#### Quoted passage

[cmake-developers] FindPackageCheckArchLinuxSymlinks branch on stage
Alexander Neundorf
neundorf at kde.org
Thu Jan 24 12:39:54 EST 2013
On Thursday 24 January 2013, Brad King wrote:
> On 1/21/2013 4:49 PM, Alexander Neundorf wrote:
> > It makes cmake warn if /lib64/ is a symbolic link to /usr/lib/ and a
> > Config.cmake file has been found in one of both (since any relative
> > directory references may be wrong then), see the "General Config.cmake
> > file issue on ArchLinux" thread here from November.
>
> A package configuration file can know the path in which it was
> installed under the prefix rather than just the number of path
> components below the prefix. Rather than using "../.." or
> stripping path components to get back the original prefix,
> we can actually *compare* the suffix part.
>
> Say we install FooConfig.cmake to "<prefix>/lib/cmake/foo".
> The file can check if ${CMAKE_CURRENT_LIST_FILE} sits in a
> path ending in "/lib/cmake/foo". If so, then the part before
> that is the <prefix>. If not, then we likely have a symlink.
> Try resolving symlinks and then checking whether the path
> now ends in "/lib/cmake/foo". If so, we now have a <prefix>.
> If not, then someone has fiddled with the layout since the
> installation.
And how do we proceed then ?

########
#### Material supplied

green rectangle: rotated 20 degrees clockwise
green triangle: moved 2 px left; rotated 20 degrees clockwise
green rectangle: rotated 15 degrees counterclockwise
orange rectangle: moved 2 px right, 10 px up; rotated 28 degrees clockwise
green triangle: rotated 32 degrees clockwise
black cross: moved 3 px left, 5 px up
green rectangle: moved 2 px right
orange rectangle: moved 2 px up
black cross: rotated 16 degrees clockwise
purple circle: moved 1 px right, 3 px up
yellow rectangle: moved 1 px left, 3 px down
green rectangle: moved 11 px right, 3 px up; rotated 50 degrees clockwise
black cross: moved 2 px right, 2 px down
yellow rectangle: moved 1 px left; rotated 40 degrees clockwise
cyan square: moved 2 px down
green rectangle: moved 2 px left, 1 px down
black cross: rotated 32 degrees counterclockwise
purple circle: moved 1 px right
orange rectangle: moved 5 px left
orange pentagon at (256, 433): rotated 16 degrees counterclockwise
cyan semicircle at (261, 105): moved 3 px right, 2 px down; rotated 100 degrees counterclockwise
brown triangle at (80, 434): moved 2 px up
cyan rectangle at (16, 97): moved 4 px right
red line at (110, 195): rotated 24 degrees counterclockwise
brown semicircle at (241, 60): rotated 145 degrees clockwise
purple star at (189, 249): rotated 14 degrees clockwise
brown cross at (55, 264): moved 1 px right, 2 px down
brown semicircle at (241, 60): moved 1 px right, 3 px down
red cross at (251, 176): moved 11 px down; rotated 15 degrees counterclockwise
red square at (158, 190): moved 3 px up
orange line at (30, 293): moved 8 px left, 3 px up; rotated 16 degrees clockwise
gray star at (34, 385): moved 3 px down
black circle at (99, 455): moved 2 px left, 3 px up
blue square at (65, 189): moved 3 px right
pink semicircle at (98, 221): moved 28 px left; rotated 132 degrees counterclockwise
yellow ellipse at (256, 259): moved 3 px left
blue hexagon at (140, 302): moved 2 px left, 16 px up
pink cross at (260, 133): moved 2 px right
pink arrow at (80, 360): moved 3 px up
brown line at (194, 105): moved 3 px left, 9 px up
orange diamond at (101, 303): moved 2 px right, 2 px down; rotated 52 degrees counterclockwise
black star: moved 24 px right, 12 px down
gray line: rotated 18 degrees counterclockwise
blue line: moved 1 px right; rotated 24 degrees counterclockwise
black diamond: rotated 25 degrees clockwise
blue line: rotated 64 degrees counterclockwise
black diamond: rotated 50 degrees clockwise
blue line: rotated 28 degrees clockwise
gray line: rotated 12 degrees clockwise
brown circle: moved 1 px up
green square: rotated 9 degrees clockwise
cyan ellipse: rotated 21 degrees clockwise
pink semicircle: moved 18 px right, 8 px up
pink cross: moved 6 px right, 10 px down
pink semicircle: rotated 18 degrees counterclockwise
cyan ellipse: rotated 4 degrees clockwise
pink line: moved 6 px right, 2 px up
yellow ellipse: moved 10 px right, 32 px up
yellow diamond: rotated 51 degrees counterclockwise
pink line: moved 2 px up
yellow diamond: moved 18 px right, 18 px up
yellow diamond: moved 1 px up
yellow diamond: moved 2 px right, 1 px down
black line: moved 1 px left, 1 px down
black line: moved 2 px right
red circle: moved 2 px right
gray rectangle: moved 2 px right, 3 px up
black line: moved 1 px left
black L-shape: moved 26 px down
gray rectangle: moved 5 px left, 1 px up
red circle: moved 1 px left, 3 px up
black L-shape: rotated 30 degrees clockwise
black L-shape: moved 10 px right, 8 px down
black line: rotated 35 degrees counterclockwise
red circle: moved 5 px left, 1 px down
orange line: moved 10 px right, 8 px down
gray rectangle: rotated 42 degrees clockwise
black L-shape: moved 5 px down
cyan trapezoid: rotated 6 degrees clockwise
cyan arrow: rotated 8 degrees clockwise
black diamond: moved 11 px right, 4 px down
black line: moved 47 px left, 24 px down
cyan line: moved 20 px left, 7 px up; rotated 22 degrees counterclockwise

########

Work item: Pick up the mailing list message about symlinked library paths on ArchLinux right after its last line, "And how do we proceed then ?" The records aren't needed for anything here.

Task answer:
Also, it could have been installed into the symlink, but be found via the non-
symlink path.
Still, I think this is still not good enough.
If I understand correctly, with the "/usr-move", also /lib/ will be a symlink
to /usr/lib/. Then it's the same suffix. Typically /lib/ is searched after
/usr/lib/, so it will work for packages which have been installed to /usr/.
If a package has been installed to /, i.e. /lib/ is the correct path, it will
first be found under /usr/lib/, and things may go wrong then.
It will probably point to /usr/usr/include/ for the include dirs.
The config macros check whether an install location is inside
CMAKE_INSTALL_PREFIX or not. If not, they use the absolute path.
I would have to check how they work if CMAKE_INSTALL_PREFIX is /.
Maybe with some special handling for / it can be made to work. But then the
package will not be relocatable anymore.